Replace every "I'd appreciate" in the lines below with "Please report" and reproduce all the lines with nothing else altered.

__________________________________________________

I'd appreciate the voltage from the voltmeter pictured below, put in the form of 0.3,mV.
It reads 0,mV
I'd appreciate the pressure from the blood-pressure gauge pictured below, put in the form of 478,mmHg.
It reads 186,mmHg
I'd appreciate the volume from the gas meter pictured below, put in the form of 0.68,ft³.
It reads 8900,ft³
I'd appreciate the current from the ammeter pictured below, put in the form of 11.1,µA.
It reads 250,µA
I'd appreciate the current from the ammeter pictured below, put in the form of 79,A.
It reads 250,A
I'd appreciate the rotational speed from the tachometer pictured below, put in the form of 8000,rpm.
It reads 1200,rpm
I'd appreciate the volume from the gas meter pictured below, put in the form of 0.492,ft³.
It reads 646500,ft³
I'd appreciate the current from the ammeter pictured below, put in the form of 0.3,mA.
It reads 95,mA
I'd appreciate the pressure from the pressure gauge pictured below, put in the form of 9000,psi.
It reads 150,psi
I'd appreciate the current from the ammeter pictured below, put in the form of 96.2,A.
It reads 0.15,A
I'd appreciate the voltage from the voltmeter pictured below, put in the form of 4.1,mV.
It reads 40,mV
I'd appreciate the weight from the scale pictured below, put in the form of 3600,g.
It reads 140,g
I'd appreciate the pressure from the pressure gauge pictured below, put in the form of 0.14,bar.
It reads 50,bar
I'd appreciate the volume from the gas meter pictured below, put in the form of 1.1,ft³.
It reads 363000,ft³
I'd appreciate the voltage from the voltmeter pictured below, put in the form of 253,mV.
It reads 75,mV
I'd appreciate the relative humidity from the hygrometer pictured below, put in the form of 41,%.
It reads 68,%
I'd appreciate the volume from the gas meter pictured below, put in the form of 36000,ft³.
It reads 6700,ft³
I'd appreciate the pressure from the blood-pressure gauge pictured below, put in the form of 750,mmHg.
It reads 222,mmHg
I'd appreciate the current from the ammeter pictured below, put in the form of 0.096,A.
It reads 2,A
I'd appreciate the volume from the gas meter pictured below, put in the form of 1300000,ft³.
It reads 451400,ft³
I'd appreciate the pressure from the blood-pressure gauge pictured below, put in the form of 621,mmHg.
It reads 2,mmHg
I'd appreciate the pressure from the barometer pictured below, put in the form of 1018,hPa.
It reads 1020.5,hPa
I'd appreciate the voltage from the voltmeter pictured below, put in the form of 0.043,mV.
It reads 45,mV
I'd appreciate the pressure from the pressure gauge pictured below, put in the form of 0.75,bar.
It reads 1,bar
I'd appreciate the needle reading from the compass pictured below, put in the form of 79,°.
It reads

__________________________________________________

§ **Solution**:
Please report the voltage from the voltmeter pictured below, put in the form of 0.3,mV.
It reads 0,mV
Please report the pressure from the blood-pressure gauge pictured below, put in the form of 478,mmHg.
It reads 186,mmHg
Please report the volume from the gas meter pictured below, put in the form of 0.68,ft³.
It reads 8900,ft³
Please report the current from the ammeter pictured below, put in the form of 11.1,µA.
It reads 250,µA
Please report the current from the ammeter pictured below, put in the form of 79,A.
It reads 250,A
Please report the rotational speed from the tachometer pictured below, put in the form of 8000,rpm.
It reads 1200,rpm
Please report the volume from the gas meter pictured below, put in the form of 0.492,ft³.
It reads 646500,ft³
Please report the current from the ammeter pictured below, put in the form of 0.3,mA.
It reads 95,mA
Please report the pressure from the pressure gauge pictured below, put in the form of 9000,psi.
It reads 150,psi
Please report the current from the ammeter pictured below, put in the form of 96.2,A.
It reads 0.15,A
Please report the voltage from the voltmeter pictured below, put in the form of 4.1,mV.
It reads 40,mV
Please report the weight from the scale pictured below, put in the form of 3600,g.
It reads 140,g
Please report the pressure from the pressure gauge pictured below, put in the form of 0.14,bar.
It reads 50,bar
Please report the volume from the gas meter pictured below, put in the form of 1.1,ft³.
It reads 363000,ft³
Please report the voltage from the voltmeter pictured below, put in the form of 253,mV.
It reads 75,mV
Please report the relative humidity from the hygrometer pictured below, put in the form of 41,%.
It reads 68,%
Please report the volume from the gas meter pictured below, put in the form of 36000,ft³.
It reads 6700,ft³
Please report the pressure from the blood-pressure gauge pictured below, put in the form of 750,mmHg.
It reads 222,mmHg
Please report the current from the ammeter pictured below, put in the form of 0.096,A.
It reads 2,A
Please report the volume from the gas meter pictured below, put in the form of 1300000,ft³.
It reads 451400,ft³
Please report the pressure from the blood-pressure gauge pictured below, put in the form of 621,mmHg.
It reads 2,mmHg
Please report the pressure from the barometer pictured below, put in the form of 1018,hPa.
It reads 1020.5,hPa
Please report the voltage from the voltmeter pictured below, put in the form of 0.043,mV.
It reads 45,mV
Please report the pressure from the pressure gauge pictured below, put in the form of 0.75,bar.
It reads 1,bar
Please report the needle reading from the compass pictured below, put in the form of 79,°.
It reads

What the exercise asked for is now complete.